Образовалось два лагеря: один сильный численностью, но и слабый опытом, методами борьбы, другой был искушен в таких методах. С первым было «Новое время», со вторым «Речь». Популярное «Русское слово» не знало, на какую ногу ступить. «Русские Ведомости» примкнули тоже к мирискусникам.
Наряду с газетной полемикой был ряд заседаний Московской Городской думы, на которых обсуждался обострившийся вопрос о Третьяковской галерее. С самого начала к нам присоединился бывший городской голова Н. И. Гучков и очень внимательный гласный Геннер. На стороне Грабаря были все думские газеты с их головой Челноковым. Мы стояли на стороне моральной незыблемости завещания П. М. Третьякова, наши противники — на формальной его стороне.

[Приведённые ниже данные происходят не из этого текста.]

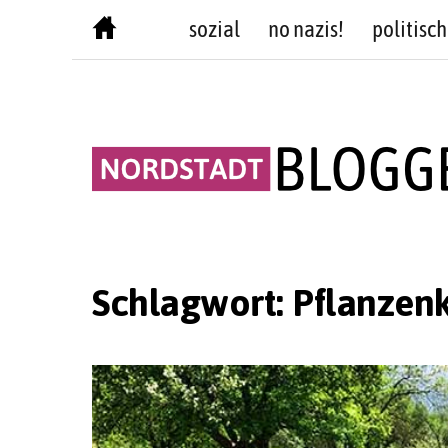
Skip
sozial
no nazis!
politisch
to
content
Schlagwort:
Pflanzen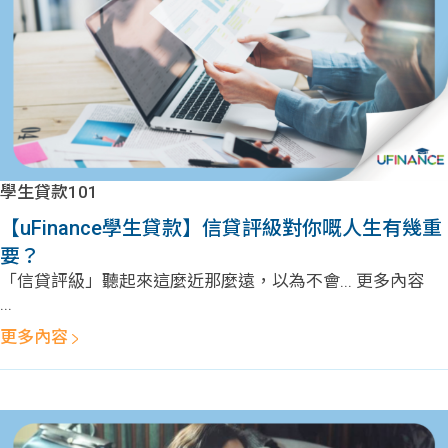
學生貸款101
【uFinance學生貸款】信貸評級對你嘅人生有幾重
要？
「信貸評級」聽起來這麼近那麼遠，以為不會... 更多內容
...
更多內容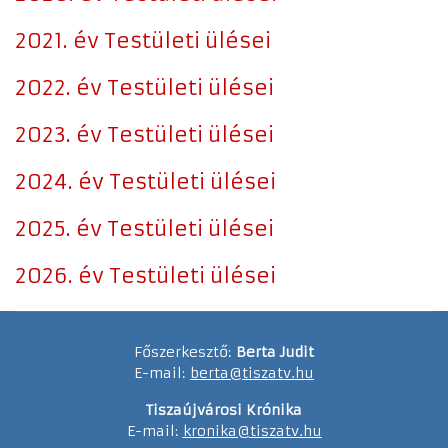
2021. év Testületi ülései
2022. év Testületi ülései
2023. év Testületi ülései
2024. év Testületi ülései
2025. év Testületi ülései
2026. év Testületi ülései
Főszerkesztő:
Berta Judit
E-mail:
berta@tiszatv.hu
Tiszaújvárosi Krónika
E-mail:
kronika@tiszatv.hu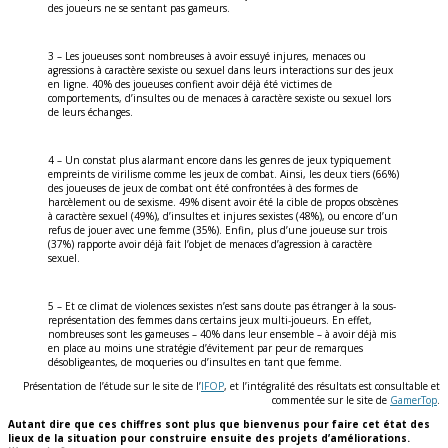
des joueurs ne se sentant pas gameurs.
3 – Les joueuses sont nombreuses à avoir essuyé injures, menaces ou
agressions à caractère sexiste ou sexuel dans leurs interactions sur des jeux
en ligne. 40% des joueuses confient avoir déjà été victimes de
comportements, d’insultes ou de menaces à caractère sexiste ou sexuel lors
de leurs échanges.
4 – Un constat plus alarmant encore dans les genres de jeux typiquement
empreints de virilisme comme les jeux de combat. Ainsi, les deux tiers (66%)
des joueuses de jeux de combat ont été confrontées à des formes de
harcèlement ou de sexisme. 49% disent avoir été la cible de propos obscènes
à caractère sexuel (49%), d’insultes et injures sexistes (48%), ou encore d’un
refus de jouer avec une femme (35%). Enfin, plus d’une joueuse sur trois
(37%) rapporte avoir déjà fait l’objet de menaces d’agression à caractère
sexuel.
5 – Et ce climat de violences sexistes n’est sans doute pas étranger à la sous-
représentation des femmes dans certains jeux multi-joueurs. En effet,
nombreuses sont les gameuses – 40% dans leur ensemble – à avoir déjà mis
en place au moins une stratégie d’évitement par peur de remarques
désobligeantes, de moqueries ou d’insultes en tant que femme.
Présentation de l’étude sur le site de l’
IFOP
, et l’intégralité des résultats est consultable et
commentée sur le site de
GamerTop
.
Autant dire que ces chiffres sont plus que bienvenus pour faire cet état des
lieux de la situation pour construire ensuite des projets d’améliorations.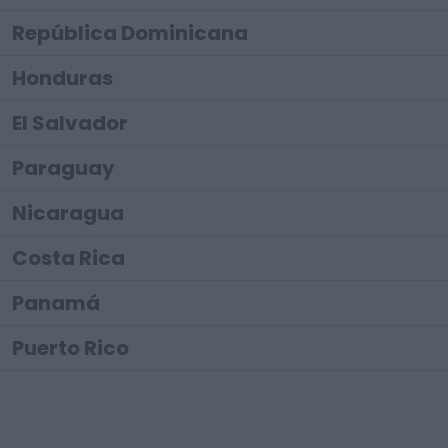
República Dominicana
Honduras
El Salvador
Paraguay
Nicaragua
Costa Rica
Panamá
Puerto Rico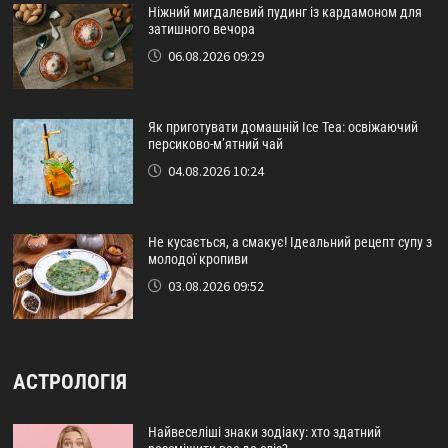
Ніжний мигдалевий пудинг із кардамоном для
затишного вечора
06.08.2026 09:29
Як приготувати домашній Ice Tea: освіжаючий
персиково-м’ятний чай
04.08.2026 10:24
Не кусається, а смакує! Ідеальний рецепт супу з
молодої кропиви
03.08.2026 09:52
АСТРОЛОГІЯ
Найвеселіші знаки зодіаку: хто здатний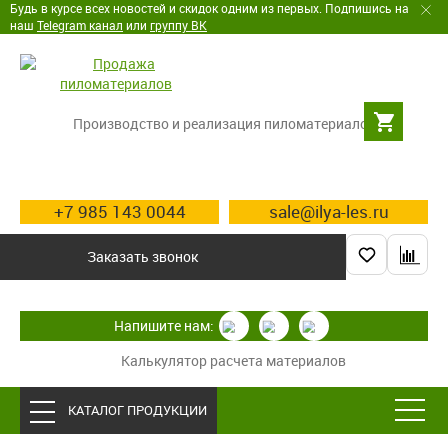
Будь в курсе всех новостей и скидок одним из первых. Подпишись на
наш
Telegram канал
или
группу ВК
Производство и реализация пиломатериалов
+7 985 143 0044
sale@ilya-les.ru
Заказать звонок
Напишите нам:
Калькулятор расчета материалов
КАТАЛОГ ПРОДУКЦИИ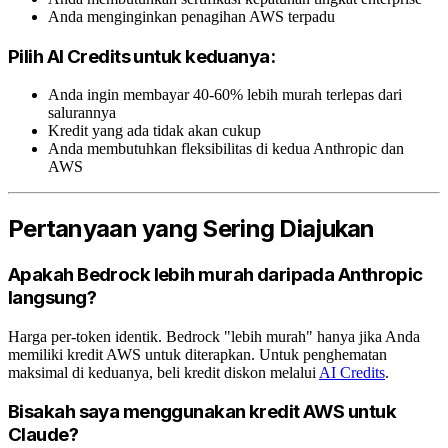
Anda menginginkan penagihan AWS terpadu
Pilih AI Credits untuk keduanya:
Anda ingin membayar 40-60% lebih murah terlepas dari
salurannya
Kredit yang ada tidak akan cukup
Anda membutuhkan fleksibilitas di kedua Anthropic dan
AWS
Pertanyaan yang Sering Diajukan
Apakah Bedrock lebih murah daripada Anthropic
langsung?
Harga per-token identik. Bedrock "lebih murah" hanya jika Anda
memiliki kredit AWS untuk diterapkan. Untuk penghematan
maksimal di keduanya, beli kredit diskon melalui
AI Credits
.
Bisakah saya menggunakan kredit AWS untuk
Claude?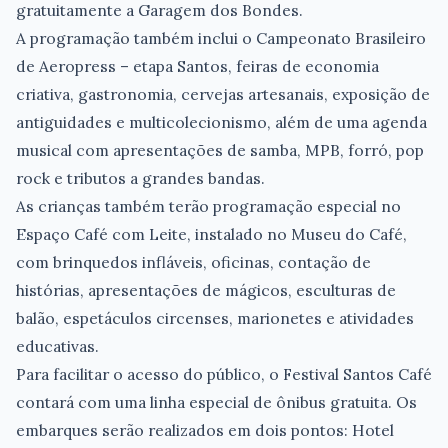
gratuitamente a Garagem dos Bondes.
A programação também inclui o Campeonato Brasileiro
de Aeropress – etapa Santos, feiras de economia
criativa, gastronomia, cervejas artesanais, exposição de
antiguidades e multicolecionismo, além de uma agenda
musical com apresentações de samba, MPB, forró, pop
rock e tributos a grandes bandas.
As crianças também terão programação especial no
Espaço Café com Leite, instalado no Museu do Café,
com brinquedos infláveis, oficinas, contação de
histórias, apresentações de mágicos, esculturas de
balão, espetáculos circenses, marionetes e atividades
educativas.
Para facilitar o acesso do público, o Festival Santos Café
contará com uma linha especial de ônibus gratuita. Os
embarques serão realizados em dois pontos: Hotel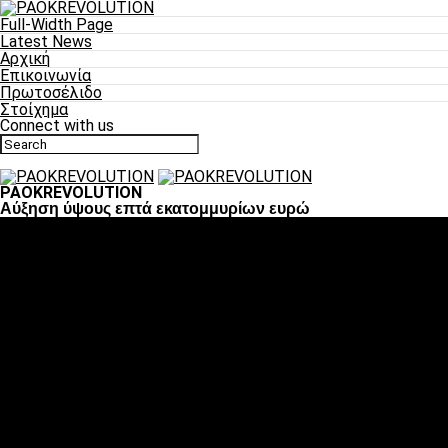
Full-Width Page
Latest News
Αρχική
Επικοινωνία
Πρωτοσέλιδο
Στοίχημα
Connect with us
PAOKREVOLUTION
Αύξηση ύψους επτά εκατομμυρίων ευρώ
Ποδόσφαιρο
«Πλέον έχουμε αλλάξει σαν ομάδα, παίξαμε σαν ένα»
«Το πιο σημαντικό είναι η αυτοπεποίθηση των
ποδοσφαιριστών»
«Πάμε να διεκδικήσουμε την οκτάδα»
«Είναι απόλαυση να παίζεις για τον κόσμο του ΠΑΟΚ»
«Θα τα δώσουμε όλα κόντρα στη Λιόν για την οκτάδα»
Μπάσκετ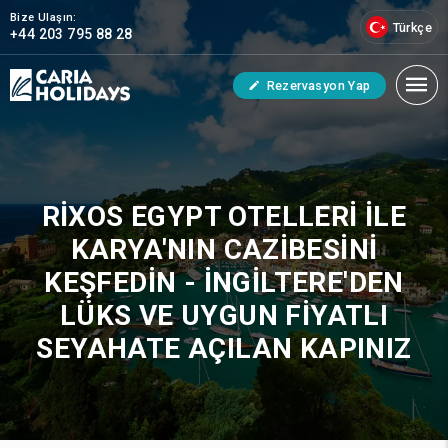
Bize Ulaşın:
Türkçe
+44 203 795 88 28
Rezervasyon Yap
RIXOS EGYPT OTELLERI ILE
KARYA'NIN CAZIBESINI
KEŞFEDIN - İNGILTERE'DEN
LÜKS VE UYGUN FIYATLI
SEYAHATE AÇILAN KAPINIZ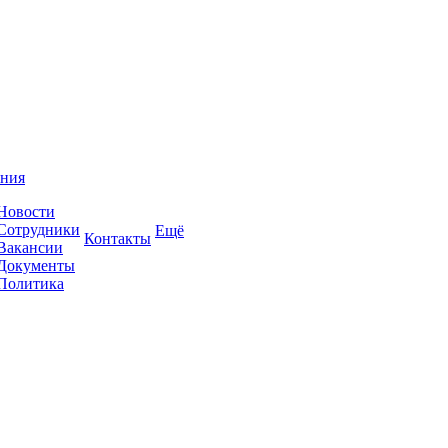
ния
Новости
Сотрудники
Ещё
Контакты
Вакансии
Документы
Политика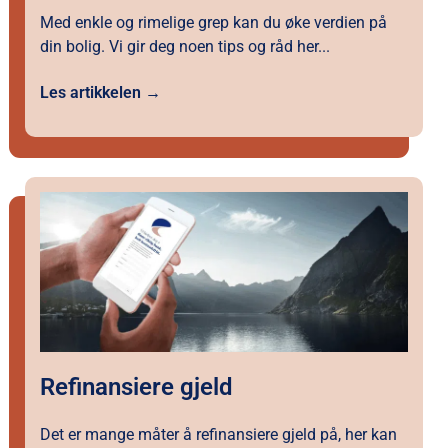
Med enkle og rimelige grep kan du øke verdien på
din bolig. Vi gir deg noen tips og råd her...
Les artikkelen →
Refinansiere gjeld
Det er mange måter å refinansiere gjeld på, her kan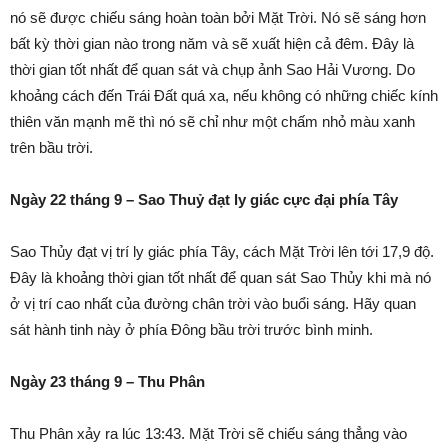
nó sẽ được chiếu sáng hoàn toàn bởi Mặt Trời. Nó sẽ sáng hơn
bất kỳ thời gian nào trong năm và sẽ xuất hiện cả đêm. Đây là
thời gian tốt nhất để quan sát và chụp ảnh Sao Hải Vương. Do
khoảng cách đến Trái Đất quá xa, nếu không có những chiếc kính
thiên văn mạnh mẽ thì nó sẽ chỉ như một chấm nhỏ màu xanh
trên bầu trời.
Ngày 22 tháng 9 – Sao Thuỷ đạt ly giác cực đại phía Tây
Sao Thủy đạt vị trí ly giác phía Tây, cách Mặt Trời lên tới 17,9 độ.
Đây là khoảng thời gian tốt nhất để quan sát Sao Thủy khi mà nó
ở vị trí cao nhất của đường chân trời vào buổi sáng. Hãy quan
sát hành tinh này ở phía Đông bầu trời trước bình minh.
Ngày 23 tháng 9 – Thu Phân
Thu Phân xảy ra lúc 13:43. Mặt Trời sẽ chiếu sáng thẳng vào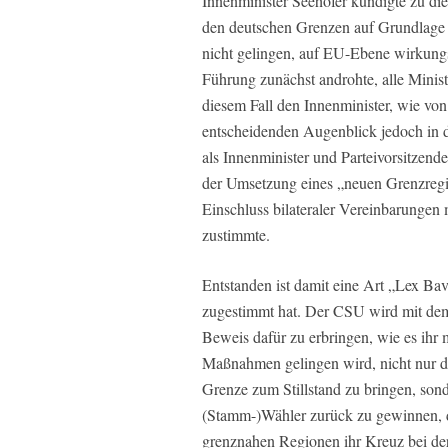
Innenminister Seehofer kündigte zu 
den deutschen Grenzen auf Grundlage ge
nicht gelingen, auf EU-Ebene wirkung
Führung zunächst androhte, alle Minist
diesem Fall den Innenminister, wie von 
entscheidenden Augenblick jedoch in de
als Innenminister und Parteivorsitzend
der Umsetzung eines „neuen Grenzregi
Einschluss bilateraler Vereinbarungen
zustimmte.
Entstanden ist damit eine Art „Lex Ba
zugestimmt hat. Der CSU wird mit dem
Beweis dafür zu erbringen, wie es ihr 
Maßnahmen gelingen wird, nicht nur di
Grenze zum Stillstand zu bringen, son
(Stamm-)Wähler zurück zu gewinnen, di
grenznahen Regionen ihr Kreuz bei de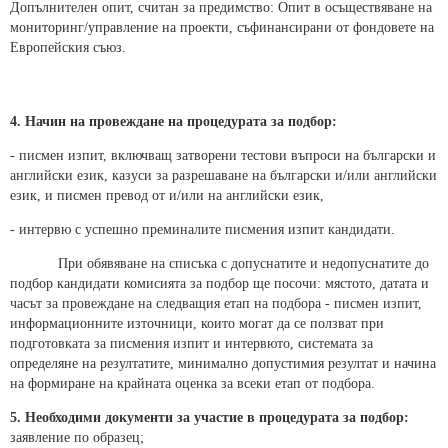
Допълнителен опит, считан за предимство: Опит в осъществяване на
мониторинг/управление на проекти, съфинансирани от фондовете на
Европейския съюз.
4.
Начин на провеждане на процедурата за подбор:
- писмен изпит, включващ затворени тестови въпроси на български и
английски език, казуси за разрешаване на български и/или английски
език, и писмен превод от и/или на английски език,
- интервю с успешно преминалите писмения изпит кандидати.
При обявяване на списъка с допуснатите и недопуснатите до
подбор кандидати комисията за подбор ще посочи: мястото, датата и
часът за провеждане на следващия етап на подбора - писмен изпит,
информационните източници, които могат да се ползват при
подготовката за писмения изпит и интервюто, системата за
определяне на резултатите, минимално допустимия резултат и начина
на формиране на крайната оценка за всеки етап от подбора.
5. Необходими документи за участие в процедурата за подбор:
заявление по образец;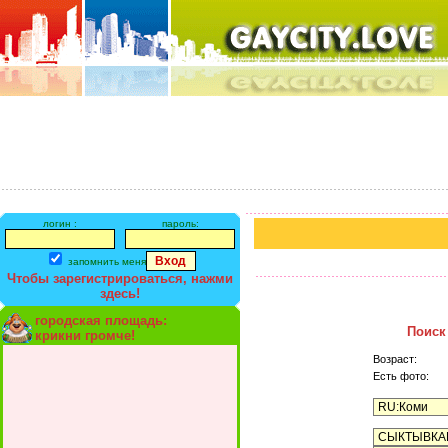
логин :
пароль:
запомнить меня
Чтобы зарегистрироваться, нажми
здесь!
городская площадь:
Поиск
крикни громче!
Возраст:
Есть фото: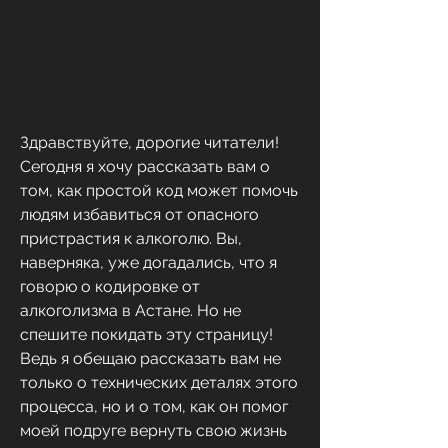
Здравствуйте, дорогие читатели! 
Сегодня я хочу рассказать вам о 
том, как простой код может помочь 
людям избавиться от опасного 
пристрастия к алкоголю. Вы, 
наверняка, уже догадались, что я 
говорю о кодировке от 
алкоголизма в Астане. Но не 
спешите покидать эту страницу! 
Ведь я обещаю рассказать вам не 
только о технических деталях этого 
процесса, но и о том, как он помог 
моей подруге вернуть свою жизнь 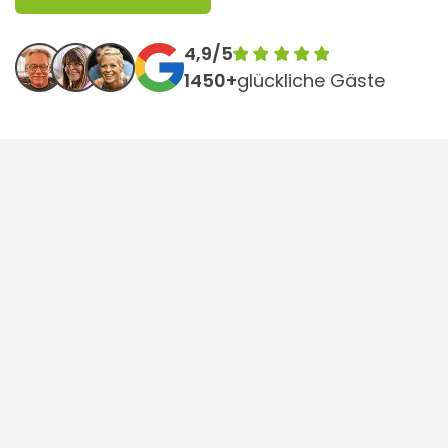
4,9/5
1450+
glückliche Gäste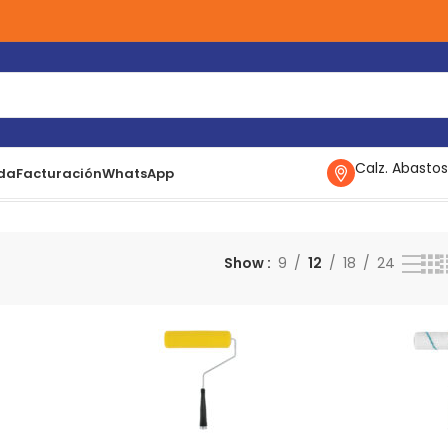
Calz. Abastos
da
Facturación
WhatsApp
s 5 resultados
Show
9
12
18
24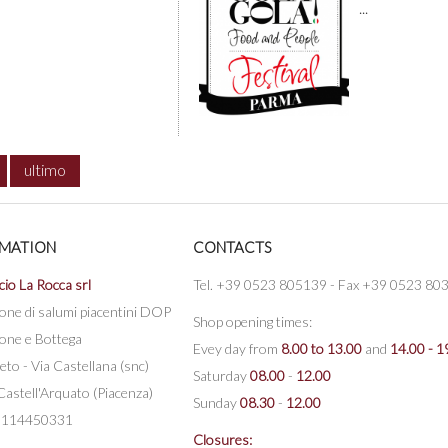
...
ultimo
RMATION
CONTACTS
cio La Rocca srl
Tel. +39 0523 805139 - Fax +39 0523 80
one di salumi piacentini DOP
Shop opening times:
one e Bottega
Evey day from
8.00 to 13.00
and
14.00 - 1
eto - Via Castellana (snc)
Saturday
08.00
-
12.00
astell'Arquato (Piacenza)
Sunday
08.30
-
12.00
 00114450331
Closures: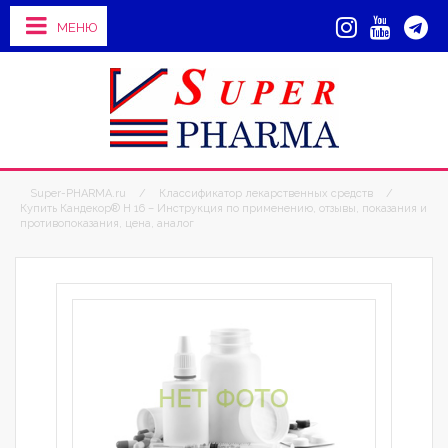
МЕНЮ
Super-PHARMA.ru
/
Классификатор лекарственных средств
/
Купить Кандекор® H 16 – Инструкция по применению, отзывы, показания и
противопоказания, цена, аналог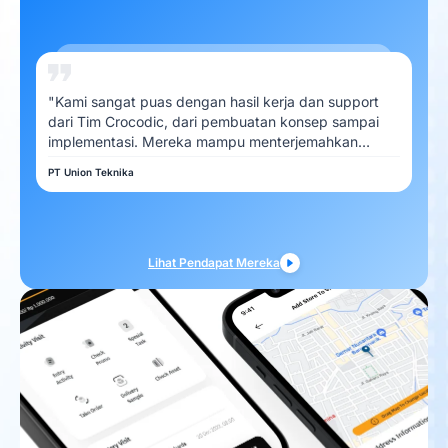
"Kami sangat puas dengan hasil kerja dan support
dari Tim Crocodic, dari pembuatan konsep sampai
implementasi. Mereka mampu menterjemahkan
kebutuhan Kami dengan baik"
PT Union Teknika
Lihat Pendapat Mereka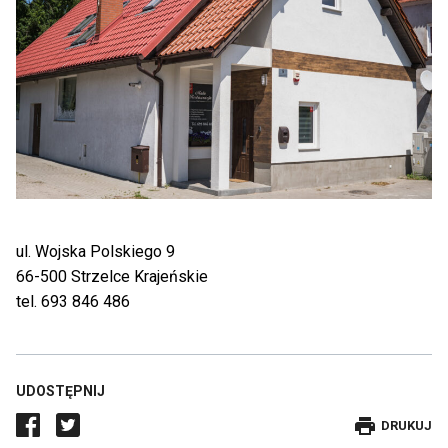
ul. Wojska Polskiego 9
66-500 Strzelce Krajeńskie
tel. 693 846 486
UDOSTĘPNIJ
DRUKUJE
DRUKUJ
WPIS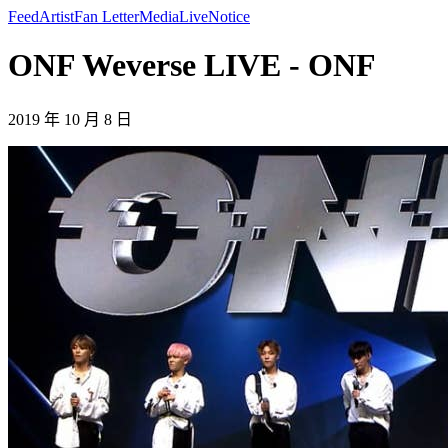
Feed
Artist
Fan Letter
Media
Live
Notice
ONF Weverse LIVE - ONF
2019 年 10 月 8 日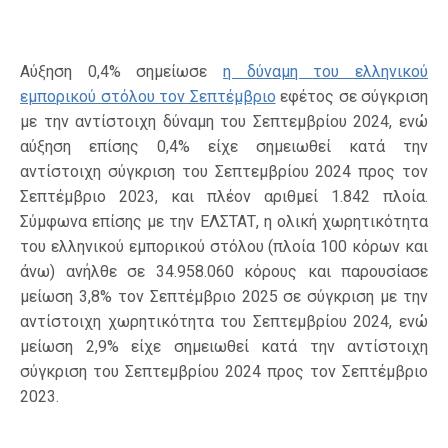
Αύξηση 0,4% σημείωσε
η δύναμη του ελληνικού
εμπορικού στόλου τον Σεπτέμβριο
εφέτος σε σύγκριση
με την αντίστοιχη δύναμη του Σεπτεμβρίου 2024, ενώ
αύξηση επίσης 0,4% είχε σημειωθεί κατά την
αντίστοιχη σύγκριση του Σεπτεμβρίου 2024 προς τον
Σεπτέμβριο 2023, και πλέον αριθμεί 1.842 πλοία.
Σύμφωνα επίσης με την ΕΛΣΤΑΤ, η ολική χωρητικότητα
του ελληνικού εμπορικού στόλου (πλοία 100 κόρων και
άνω) ανήλθε σε 34.958.060 κόρους και παρουσίασε
μείωση 3,8% τον Σεπτέμβριο 2025 σε σύγκριση με την
αντίστοιχη χωρητικότητα του Σεπτεμβρίου 2024, ενώ
μείωση 2,9% είχε σημειωθεί κατά την αντίστοιχη
σύγκριση του Σεπτεμβρίου 2024 προς τον Σεπτέμβριο
2023.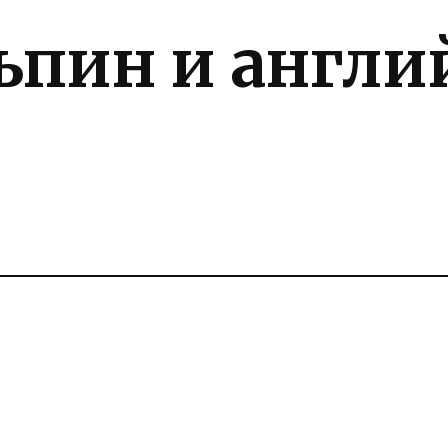
ьпин и англи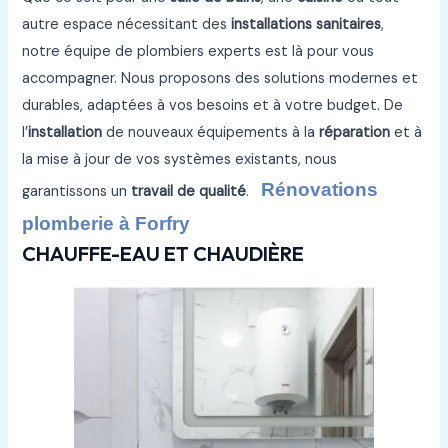
autre espace nécessitant des
installations sanitaires
,
notre équipe de plombiers experts est là pour vous
accompagner. Nous proposons des solutions modernes et
durables, adaptées à vos besoins et à votre budget. De
l’
installation
de nouveaux équipements à la
réparation
et à
la mise à jour de vos systèmes existants, nous
Rénovations
garantissons un
travail de qualité
.
plomberie à Forfry
CHAUFFE-EAU ET CHAUDIÈRE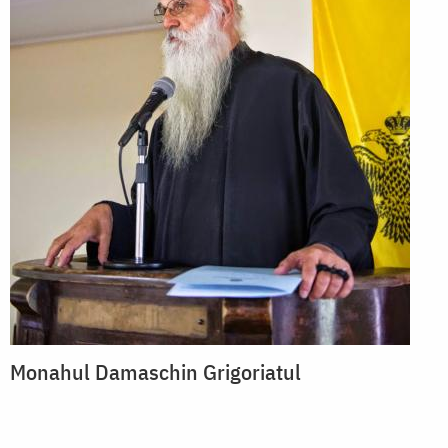
Monahul Damaschin Grigoriatul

Наша статья «Вниманию московских гласных» и «Письмо группы художников, лично знавших П. М. Третьякова», к которому присоединился целый ряд обществ, произвели сильное впечатление
[464]. О делах Галереи заговорили не только в столицах, но и в провинции. Громкое дело следовало скорее потушить, замять. Этим и занялась тогда «челноковская» Дума, «дума гейш».Нам казалось, что удастся отстоять правое дело, отделить третьяковское собрание от нетретьяковского, оградить личность основателя, его эпоху, его дело отдел Грабарей, Черногубовых и Кo. Дума тех дней — челноковская Дума, спасая Грабаря, спасала как-то и себя. В конце концов, после ряда думских схваток, нам все же стало очевидно, что мы, сильные авторитетом моральным, должны будем уступить «духу времени» — авторитету формальному. Грабарь остался директором Галереи, Черногубов должен был уйти. После такой «победы» Третьяковские традиции неудержимо покатились под уклон…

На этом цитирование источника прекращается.